Хотя в голосе отца не было уверенности, что он может выполнить свое обещание, мать успокоилась. Вспомнила, что время обедать, все, наверное, проголодались, надо поставить самовар.
Наш самовар увезли, и мы пошли просить у дяди Мурата и его жены. Но соседи нам отказали:
— Самовар нам самим нужен. Скоро вернутся работники с поля, надо же их чаем попоить.
Ну зачем они хитрили, зачем лгали? Ведь у дяди Мурата три самовара, хватило бы и для работников, и для нас.
Нашу мать не огорчил отказ. Она спокойно сказала:
— От богатого добра не жди. Ничего, обойдемся! Не дай бог зависеть от этих скряг.
Мать поставила на огонь казанок, когда вода вскипела, заварила цветы травы матрешки. Эту душистую заварку мы и пили, настоящий чай был нам не по карману…
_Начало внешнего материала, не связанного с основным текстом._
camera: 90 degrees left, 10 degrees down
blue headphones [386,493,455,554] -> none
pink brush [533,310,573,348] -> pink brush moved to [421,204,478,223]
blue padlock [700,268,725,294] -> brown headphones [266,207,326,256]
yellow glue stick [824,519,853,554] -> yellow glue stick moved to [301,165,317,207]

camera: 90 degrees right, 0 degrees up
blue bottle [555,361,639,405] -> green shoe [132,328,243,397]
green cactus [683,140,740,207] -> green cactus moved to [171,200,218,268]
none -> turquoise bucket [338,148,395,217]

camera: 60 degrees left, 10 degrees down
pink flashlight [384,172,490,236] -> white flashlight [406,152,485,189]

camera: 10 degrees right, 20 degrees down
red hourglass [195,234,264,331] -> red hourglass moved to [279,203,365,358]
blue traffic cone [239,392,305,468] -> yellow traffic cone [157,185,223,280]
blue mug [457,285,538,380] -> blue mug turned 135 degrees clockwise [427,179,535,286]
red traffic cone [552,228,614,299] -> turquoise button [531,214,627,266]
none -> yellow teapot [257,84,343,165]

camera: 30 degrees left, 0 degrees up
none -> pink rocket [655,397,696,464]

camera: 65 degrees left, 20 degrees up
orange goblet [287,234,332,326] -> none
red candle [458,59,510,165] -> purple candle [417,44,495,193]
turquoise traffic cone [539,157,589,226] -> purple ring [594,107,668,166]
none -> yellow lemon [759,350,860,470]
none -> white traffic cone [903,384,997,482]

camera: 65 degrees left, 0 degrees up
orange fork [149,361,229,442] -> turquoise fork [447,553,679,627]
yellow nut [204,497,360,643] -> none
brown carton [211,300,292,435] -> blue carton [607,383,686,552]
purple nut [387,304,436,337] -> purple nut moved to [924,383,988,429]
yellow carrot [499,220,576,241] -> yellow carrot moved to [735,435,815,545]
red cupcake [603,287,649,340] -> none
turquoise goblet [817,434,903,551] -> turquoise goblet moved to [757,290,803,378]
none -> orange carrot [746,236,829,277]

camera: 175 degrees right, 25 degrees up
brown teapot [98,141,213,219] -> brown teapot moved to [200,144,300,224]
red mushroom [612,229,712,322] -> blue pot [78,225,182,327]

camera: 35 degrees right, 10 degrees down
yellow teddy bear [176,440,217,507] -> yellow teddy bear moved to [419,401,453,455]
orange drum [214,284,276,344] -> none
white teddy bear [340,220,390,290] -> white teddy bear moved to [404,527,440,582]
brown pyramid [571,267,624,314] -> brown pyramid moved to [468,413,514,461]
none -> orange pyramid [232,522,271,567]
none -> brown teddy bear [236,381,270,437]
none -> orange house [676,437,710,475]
Но на этот раз привычный чай никому не понравился.
— Пахнет железом! — поморщился отец.
А нам, ребятам, было скучно без веселой песенки самовара. Ведь казанок не способен петь.
Потом в этом же казанке мать сварила суп из борщевника. Но и он показался нам не таким вкусным, как раньше.
В это время к нам пришла бабушка Сарби и начала жаловаться на свою горькую судьбу.
Одна она. Сына Фаттаха забрали в солдаты. С прошлой осени мать ждет от сына весточки. Но Фаттах молчит. Может, его уже нет в живых? Другого сына, Салиха, освободили от воинской службы, чтобы он мог содержать престарелую мать. Салих уехал искать на заводе работу и пропал. И от него нет вестей.
Одна она. Заработать серпом, как раньше, не может, никто не наймет жать старуху, да и нет у нее сил. Ноги плохо ходят, все тянет прилечь. Но не полежишь на голых досках, а кошму и тюфяк забрали. И нет денег их выкупить.
Вот она и пришла к нам с просьбой:
— Хисмат, дитя мое! У тебя доброе сердце. Помоги мне!
Отец удивился:
— Но чем я могу помочь тебе, бабушка Сарби? У меня у самого нет денег.
— Хисмат, дитя мое! Я не денег прошу. Помоги мне в базарный день продать козу. Думаю, должны дать за нее три рубля. Она того стоит. Тогда можно будет выкупить мою перину и кошму.